Palestina, Consiglio di sicurezza verso il voto Sette i paesi favorevoli al seggio Onu per l'Anp

Sarebbero sei o sette i paesi membri favorevoli alla mozione palestinese per l'ottenimento di un seggio al Consiglio di sicurezza dell'Onu. Perché la mozione passi servono 9 voti, ma gli Usa promettono di utilizzare il diritto di veto

Gerusalemme - Non cambia l'intenzione della Palestina di presentare la richiesta di riconoscimento come stato membro della comunità internazionale. Il presidente dell'autorità palestinese Abu Mazen continua sulla sua strada, cercando i voti che mancano perché passi la richiesta palestinese. Una vittoria della mozione porterebbe però solo a un riconoscimento formale dello stato palestinese, in questo momento osservatore permanente all'Onu.

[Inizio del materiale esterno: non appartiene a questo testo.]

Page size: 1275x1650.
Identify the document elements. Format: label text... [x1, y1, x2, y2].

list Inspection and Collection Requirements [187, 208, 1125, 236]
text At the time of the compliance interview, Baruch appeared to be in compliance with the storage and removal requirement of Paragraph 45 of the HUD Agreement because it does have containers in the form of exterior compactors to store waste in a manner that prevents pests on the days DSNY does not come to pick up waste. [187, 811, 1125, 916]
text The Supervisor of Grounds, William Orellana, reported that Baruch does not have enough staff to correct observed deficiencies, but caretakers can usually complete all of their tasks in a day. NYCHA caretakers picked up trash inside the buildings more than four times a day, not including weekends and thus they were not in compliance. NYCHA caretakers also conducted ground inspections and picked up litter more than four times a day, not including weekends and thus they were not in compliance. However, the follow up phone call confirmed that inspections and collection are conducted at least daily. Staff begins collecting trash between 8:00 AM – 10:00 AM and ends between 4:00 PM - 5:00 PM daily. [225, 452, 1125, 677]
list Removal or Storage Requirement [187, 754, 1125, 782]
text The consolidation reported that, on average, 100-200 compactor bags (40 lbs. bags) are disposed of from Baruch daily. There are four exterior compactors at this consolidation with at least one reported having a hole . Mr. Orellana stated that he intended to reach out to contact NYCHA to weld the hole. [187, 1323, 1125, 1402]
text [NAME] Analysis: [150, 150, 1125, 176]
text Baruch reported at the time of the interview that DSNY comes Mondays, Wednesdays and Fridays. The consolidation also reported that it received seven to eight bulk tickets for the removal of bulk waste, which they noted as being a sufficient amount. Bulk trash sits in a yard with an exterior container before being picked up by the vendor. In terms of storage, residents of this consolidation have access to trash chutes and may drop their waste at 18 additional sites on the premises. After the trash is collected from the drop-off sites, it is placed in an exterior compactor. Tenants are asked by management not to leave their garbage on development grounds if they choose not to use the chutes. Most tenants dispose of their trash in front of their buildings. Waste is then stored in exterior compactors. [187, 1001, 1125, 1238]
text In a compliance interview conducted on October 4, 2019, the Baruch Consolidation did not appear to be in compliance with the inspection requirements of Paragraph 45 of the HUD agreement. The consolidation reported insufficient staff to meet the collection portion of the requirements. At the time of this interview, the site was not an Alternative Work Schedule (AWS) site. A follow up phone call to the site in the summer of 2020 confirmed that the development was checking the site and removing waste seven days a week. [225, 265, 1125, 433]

Sette paesi favorevoli all'Anp Sarebbero già sei, per altre fonti sette, i paesi che avrebbero garantito l'appoggio alla richiesta palestinese, sui quindici che siedono nel Consiglio di sicurezza delle Nazioni Unite, un numero non sufficiente a garantire il passaggio della mozione, al quale si potrebbero aggiungere Gabon, Nigeria e Bosnia-Herzegovina, paesi con i quali l'Anp sta intessendo in queste ore un'importante scambio diplomatico e che tuttora non hanno comunicato la propria posizione. Se tutti e tre i paesi aderissero alla proposta portata avanti da Abu Mazen, con dieci voti a favore la mozione potrebbe essere approvata, a patto che i paesi con diritto di veto non si facciano sentire. Tra di essi gli Stati Uniti, che, in caso di maggioranza favorevole ai palestinesi, hanno promesso di porre il veto sulla questione. Ma il paese di Obama non è per altro l'unico a essersi schierato contro il seggio palestinese. Sulla stessa linea d'onda si trovano anche Germania e Colombia. Incerta la posizione della Francia, che non si è ancora pronunciata apertamente. Sono in corso incontri tra Abu Mazen e Sarkozy, nel tentativo di portare la Francia dalla parte dell'Anp.

Ad Abu Mazen servono 9 voti a favore Difficile che alla Palestina sia riconosciuto il seggio al Consiglio di sicurezza, anche se indubbiamente già una maggioranza rappresenterebbe per Abu Mazen una vittoria politica non indifferente. Ogni decisione presentata al Consiglio di sicurezza, per essere approvata, necessita di 9 voti a favore, che a sentire il ministero degli esteri dell'Anp, Riad al-Malki, sarebbero ormai sicuri, con l'approvazione quasi certa del Gabon e un voto favorevole tra gli incerti Bosnia e Nigeria. D'altro canto le autorità palestinesi sono consapevoli del tentativo in atto di erodere il consenso nei loro confronti.

"Incontriamoci negli Usa" Israele e Stati Uniti starebbero lavorando freneticamente per portare dalla propria parte i paesi che non si sono ancora pronunciati sulla vicenda, come il Portogallo, che avrebbe ormai deciso di schierarsi contro i palestinesi. L'adesione dei tre paesi ancora incerti alla posizione di Israele sarebbe importante per non portare gli Stati Uniti all'utilizzo del diritto di veto, imbarazzo che il governo di Washington si eviterebbe volentieri. Dal canto suo Israele si è fatto avanti, proponendo al leader dell'Anp incontri bilaterali negli Stati Uniti, in cui discutere della questione palestinese, a cui Abu Mazen ha risposto affermativamente, sottolineando però di avere accettato "solo per ragioni di protocollo diplomatico" e ponendo come condizioni per la riapertura di negoziati il congelamento degli insediamenti israeliani in Cisgiordania e a Gerusalemme Est.